Just as there is no free lunch, there is no free class warfare. Some people may be inspired by President Obama's talk about making "the rich" pay their undefined "fair share" of taxes, or taking away corporations' "tax breaks." But talk is not always cheap. It can be very costly to those working people who are looking for jobs that the Obama administration's anti-business policies are driving overseas.
According to the Wall Street Journal, "Thirty-five big U.S.-based multinational companies added jobs much faster than other U.S. employers in the past two years, but nearly three-fourths of those jobs were overseas." All these companies have at least 50,000 employees, so we are talking about a lot of jobs for foreigners with American companies overseas.
If the Wall Street Journal can figure this out, it seems certain that the President of the United States has economic advisers who can figure out the same thing. But that does not mean that the president is interested in the same thing.
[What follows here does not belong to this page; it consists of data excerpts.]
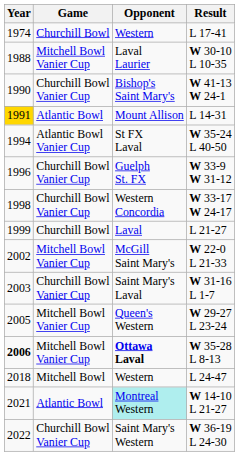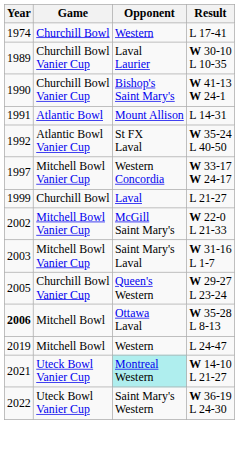W 30-10 L 10-35 | Year: 1988 -> 1989
W 30-10 L 10-35 | Game: Mitchell Bowl Vanier Cup -> Churchill Bowl Vanier Cup
L 14-31 | Year: gold background -> no background
W 35-24 L 40-50 | Year: 1994 -> 1992
- row: 1996 | Churchill Bowl Vanier Cup | Guelph St. FX | W 33-9 W 31-12
W 33-17 W 24-17 | Year: 1998 -> 1997
W 33-17 W 24-17 | Game: Churchill Bowl Vanier Cup -> Mitchell Bowl Vanier Cup
W 31-16 L 1-7 | Game: Churchill Bowl Vanier Cup -> Mitchell Bowl Vanier Cup
W 29-27 L 23-24 | Game: Mitchell Bowl Vanier Cup -> Churchill Bowl Vanier Cup
W 35-28 L 8-13 | Game: Mitchell Bowl Vanier Cup -> Mitchell Bowl
W 35-28 L 8-13 | Opponent: bold -> normal
L 24-47 | Year: 2018 -> 2019
W 14-10 L 21-27 | Game: Atlantic Bowl -> Uteck Bowl Vanier Cup
W 36-19 L 24-30 | Game: Churchill Bowl Vanier Cup -> Uteck Bowl Vanier Cup
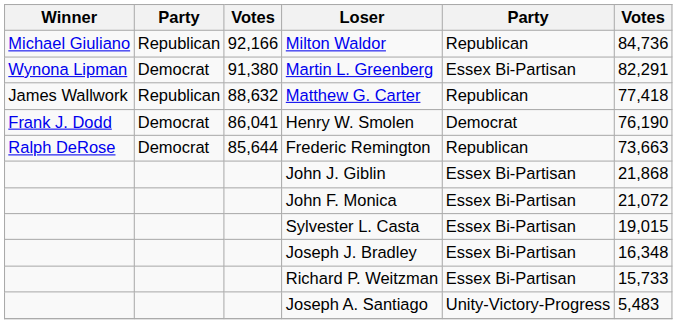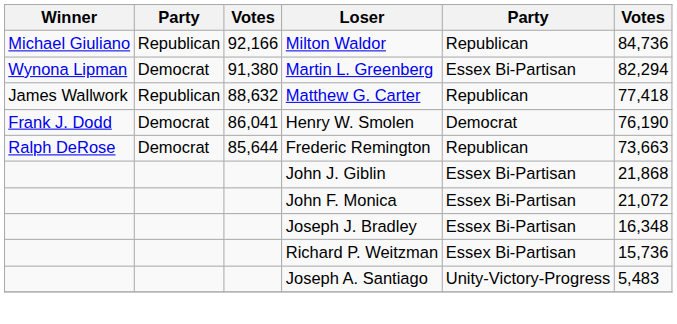Martin L. Greenberg | column 6: 82,291 -> 82,294
- row: Sylvester L. Casta | Essex Bi-Partisan | 19,015
Richard P. Weitzman | column 6: 15,733 -> 15,736
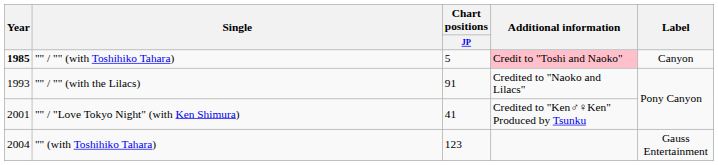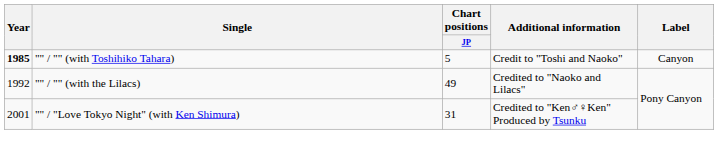"" / "" (with Toshihiko Tahara) | Additional information: pink background -> no background
"" / "" (with the Lilacs) | Year: 1993 -> 1992
"" / "" (with the Lilacs) | Chart positions / JP: 91 -> 49
"" / "Love Tokyo Night" (with Ken Shimura) | Chart positions / JP: 41 -> 31
- row: 2004 | "" (with Toshihiko Tahara) | 123 | Gauss Entertainment
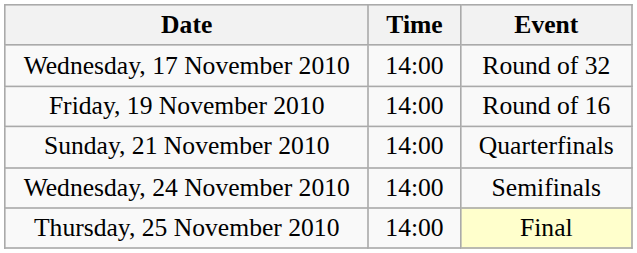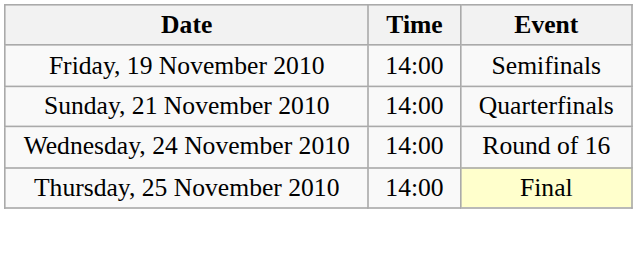- row: Wednesday, 17 November 2010 | 14:00 | Round of 32
Friday, 19 November 2010 | Event: Round of 16 -> Semifinals
Wednesday, 24 November 2010 | Event: Semifinals -> Round of 16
In this, as in so much else, Barack Obama is interested in Barack Obama. Whatever bad effects his policies may have for others, those policies have had a track record of political success for many politicians in many places.
To put it bluntly, killing the goose that lays the golden egg is a viable political strategy, provided the goose doesn't die before the next election. In this case, the goose simply lays its golden eggs somewhere else, so there is no political danger to President Obama.
Unemployment may remain a problem to many Americans, but that only provides another occasion for the Obama administration to show its "compassion" with extended unemployment benefits, more food stamps and various interventions to save home buyers from mortgage foreclosure. This can easily be a winning political strategy.
Franklin D. Roosevelt won his biggest landslide victory after his first term in office, during which the unemployment rate was never less than twice what it has been under Barack Obama.
The "smart money" inside the Beltway says that a high unemployment rate spells doom at the polls for a president. But history says that people who are getting government handouts tend to vote for whoever is doing the handing out.
The Obama administration has turned this into a handout state that breaks all previous records. Lofty rhetoric about "stimulus," "shovel-ready projects," "green jobs" or "investment" in "the industries of the future" all give political cover to what is plain old handouts to people who are likely to vote to re-elect Obama.
At the local level as well, history shows that some of the most successful politicians have been people who ruined the local economy and chased job-creating businesses away. Mayor Coleman Young of Detroit in the 1970s and 1980s was not worried when affluent whites began moving out of the city in response to his policies, because they were people who were likely to vote against him if they stayed.
Of course they took their taxes, their investment money and the jobs they created with them. But that was Detroit's problem, not Coleman Young's problem. Barack Obama may win re-election by turning the United States into Detroit writ large.
Something similar happened in earlier times, when James Michael Curley served 4 terms as mayor of Boston, and 2 terms in prison. As the non-Irish left the city, in response to Curley's policies, that increased Curley's likelihood of being re-elected.
This kind of cynical politics is even more likely to succeed when political opponents fail to articulate their case to the public. And Republicans are notorious for neglecting articulation.
The phrase "tax cuts for the rich" has been repeated endlessly by Democrats without one Republican that I know of saying, "Folks, I don't lie awake at night worrying about millionaires' tax problems. Millionaires have lawyers and accountants who get paid to do that. But I do worry about jobs being lost to millions of American workers because we make the business climate here worse than in other countries. That's a high price to pay for rhetoric."
The case can be made. But somebody has to make the case.